[Dataset entries]
━━━━
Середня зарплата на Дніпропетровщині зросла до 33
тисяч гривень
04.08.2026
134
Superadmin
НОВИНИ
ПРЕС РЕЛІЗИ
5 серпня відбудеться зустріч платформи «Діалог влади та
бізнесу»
━━━━
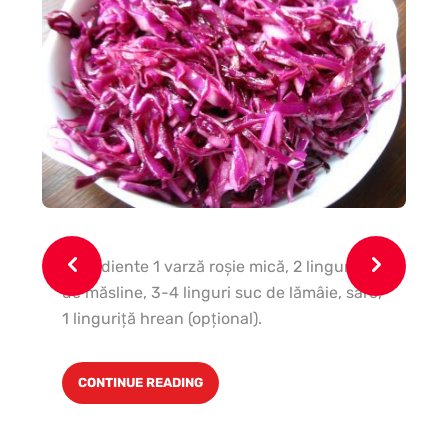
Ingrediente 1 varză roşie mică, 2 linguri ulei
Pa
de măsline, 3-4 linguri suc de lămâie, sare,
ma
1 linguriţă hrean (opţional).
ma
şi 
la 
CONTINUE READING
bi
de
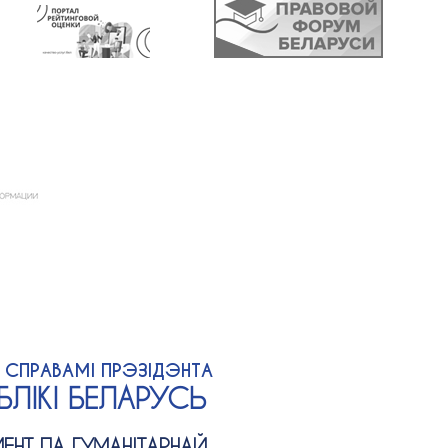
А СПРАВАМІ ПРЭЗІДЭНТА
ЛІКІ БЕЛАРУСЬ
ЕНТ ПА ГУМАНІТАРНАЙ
━━━━
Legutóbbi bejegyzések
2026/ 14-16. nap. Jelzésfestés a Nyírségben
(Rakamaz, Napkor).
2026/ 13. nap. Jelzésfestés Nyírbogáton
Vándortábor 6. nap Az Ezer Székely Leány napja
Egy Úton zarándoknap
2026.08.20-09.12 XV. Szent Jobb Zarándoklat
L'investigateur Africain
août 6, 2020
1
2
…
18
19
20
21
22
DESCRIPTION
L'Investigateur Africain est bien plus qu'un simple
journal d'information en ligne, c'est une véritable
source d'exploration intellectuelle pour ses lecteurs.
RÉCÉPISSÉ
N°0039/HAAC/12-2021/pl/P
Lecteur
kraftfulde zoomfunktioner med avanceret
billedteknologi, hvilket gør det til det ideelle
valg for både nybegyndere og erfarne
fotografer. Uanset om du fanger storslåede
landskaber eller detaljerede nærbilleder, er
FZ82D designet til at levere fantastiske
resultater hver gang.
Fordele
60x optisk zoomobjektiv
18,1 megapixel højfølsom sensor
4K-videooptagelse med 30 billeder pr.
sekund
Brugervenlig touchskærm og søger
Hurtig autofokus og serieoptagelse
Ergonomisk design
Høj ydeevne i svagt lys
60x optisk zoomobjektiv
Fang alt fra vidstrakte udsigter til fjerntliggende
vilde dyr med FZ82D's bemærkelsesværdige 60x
━━━━
### BRIEF
Starting at the line that contains "Ingrediente 1 varză" and stopping after the line that contains "ЕНТ ПА ГУМАНІТАРНАЙ", write those lines out again with "CONTINUE READING" replaced by "READ MORE" and everything else left the same. Don't include the pictures.

### WRITTEN REPLY
Ingrediente 1 varză roşie mică, 2 linguri ulei
Pa
de măsline, 3-4 linguri suc de lămâie, sare,
ma
1 linguriţă hrean (opţional).
ma
şi 
la 
READ MORE
bi
de
А СПРАВАМІ ПРЭЗІДЭНТА
ЛІКІ БЕЛАРУСЬ
ЕНТ ПА ГУМАНІТАРНАЙ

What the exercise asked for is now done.